Несмотря на то что опасность увеличивалась с каждым часом, Донн был теперь в своей родной стихии. Я очень ему завидовал, так как сам находился явно не в своей тарелке. Но, что еще хуже, я был совершенно уверен, что в интересах Мартина и для того, чтобы защитить его, мне стоило опубликовать всю историю в одной из ежедневных газет. Я мог написать статью как независимый журналист или передать материал работающему репортеру. Если в газетах появится рассказ о том, что Мартин Пембертон содержался как узник в приюте для сирот, в попечительский совет которого входили Твид и его присные, и о том, что совершивший самоубийство головорез Врангель, арестованный за то, что свернул шею некоему бродяге, работал в том же самом приюте; да если еще прервать рассказ на самом интригующем месте и пообещать, что продолжение следует… Тогда вся эта свора, пожалуй, умерит свою прыть. Выяснить необходимые факты не представит особого труда. Я ведь потерял только место, а не свою квалификацию. Моя отставка не отразилась на моей репутации, хотя я ни устно, ни печатно не потрудился объяснить ее причину. В это время я получил записку от мистера Дана, издателя «Сан», с приглашением зайти на чашку чая и поговорить о том о сем.

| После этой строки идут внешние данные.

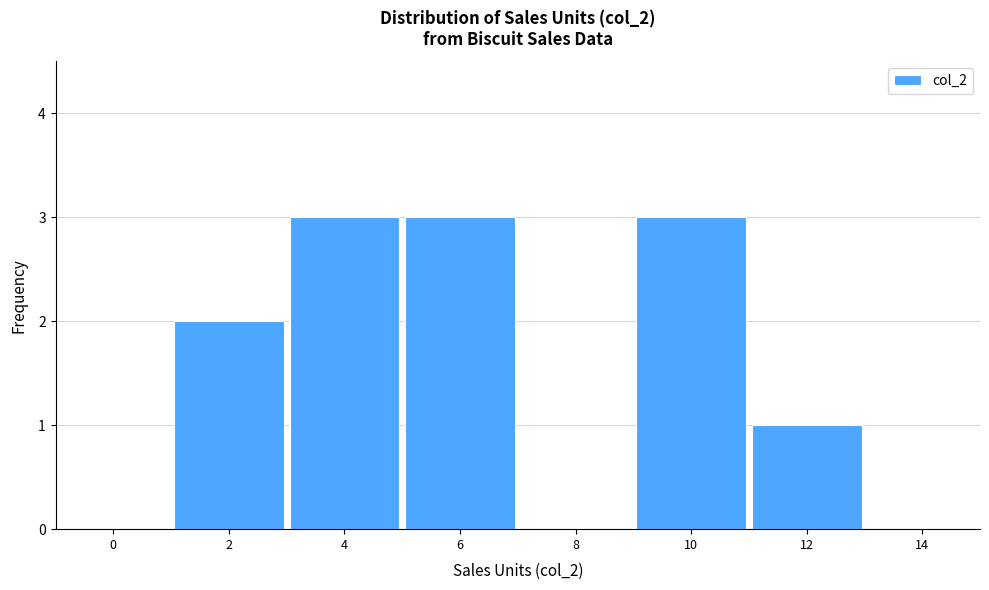

Reading right to left, what are all the values shown in this chart?

14=0	12=1	10=3	8=0	6=3	4=3	2=2	0=0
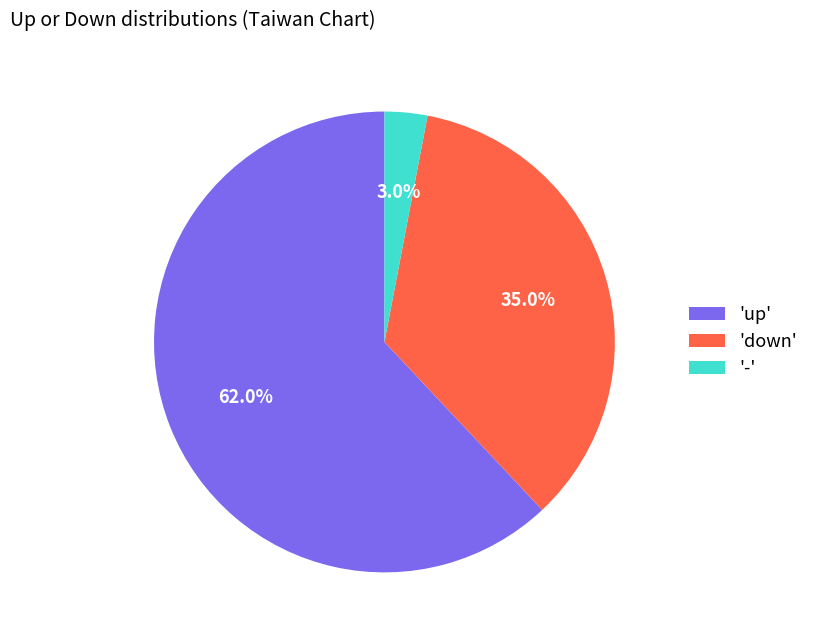

What is the majority slice?

'up'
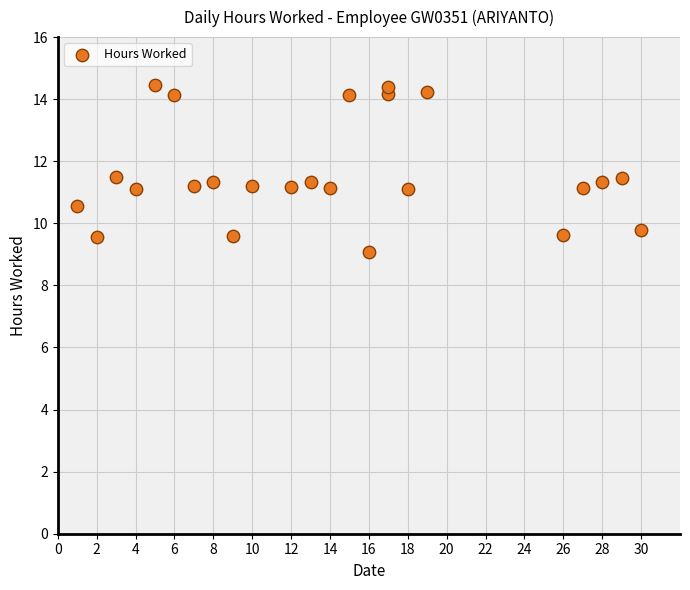

What is the range of Y values (max minus min)?

5.4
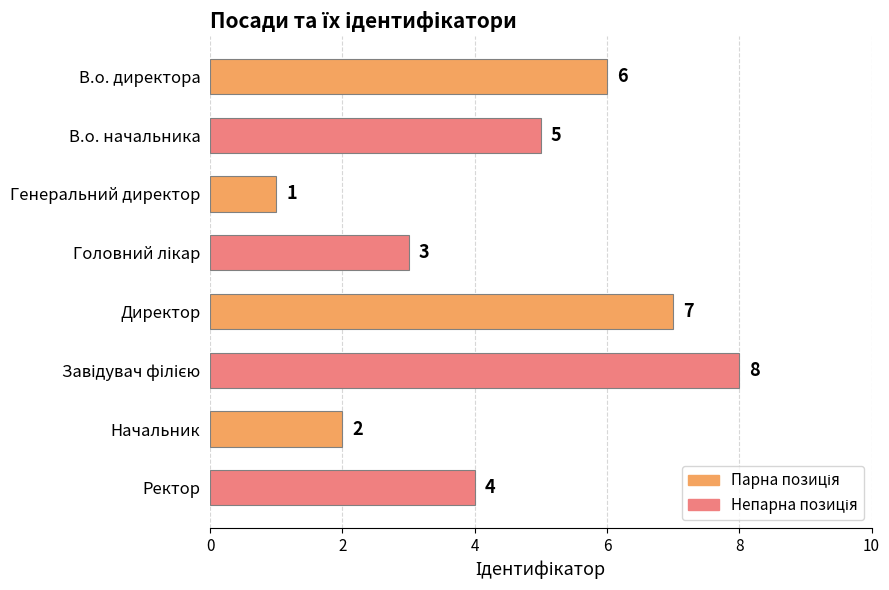

What is the greatest value displayed?

8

Один из моих друзей в «Телеграм» рассказал мне, что издатель считает, будто со времени моего ухода из газеты уровень ее понизился… Зачем издатели говорят такие вещи? Очевидно, для того чтобы их услышали. В данном случае это заявление предназначалось для моих ушей.

Итак, мне пора было действовать… Все говорило за это, кроме одного. У меня было необъяснимое чувство, что выступать пока рано, что у меня есть еще время. Чем больше материала я раздобуду, тем в большей степени этот материал будет моим. Полностью и без исключения моим. Значит ли это, что я поставил свои журналистские амбиции выше безопасности и жизненно важных интересов людей, вовлеченных в эту прискорбную историю? Не уверен, что это так, но все возможно… Видимо, это нельзя объяснить словами или доводами разума, но есть чутье, которое подсказывает, что на него можно положиться… и все будет очень умно и хорошо. Тот, кто соберется писать историю этого дела, должен будет следовать событиям, а не опережать их, и тем более не предсказывать и не спешить с выводами и оценками. Если действительно в моем решении был смысл, то о нем не стоило звонить в колокола. Такой смысл не любит шума, его надо выстрадать и тогда он обернется в конце концов сияющей истиной… Может быть, я инстинктивно почувствовал, что, если сейчас, сию минуту, опубликую эту историю, точнее, те ее фрагменты, которые мне известны, — то это будет вмешательство в естественный ход вещей и может повлечь за собой изменения исхода всего дела, притом я не знал, благоприятны ли будут эти изменения. Пока события оставались тайной, они могли развернуться естественно или неестественно. Давайте согласимся на том, что я не знал, созрела ли вся история для печати. Ее нельзя было предать гласности до тех пор, пока я своими глазами не увижу Сарториуса.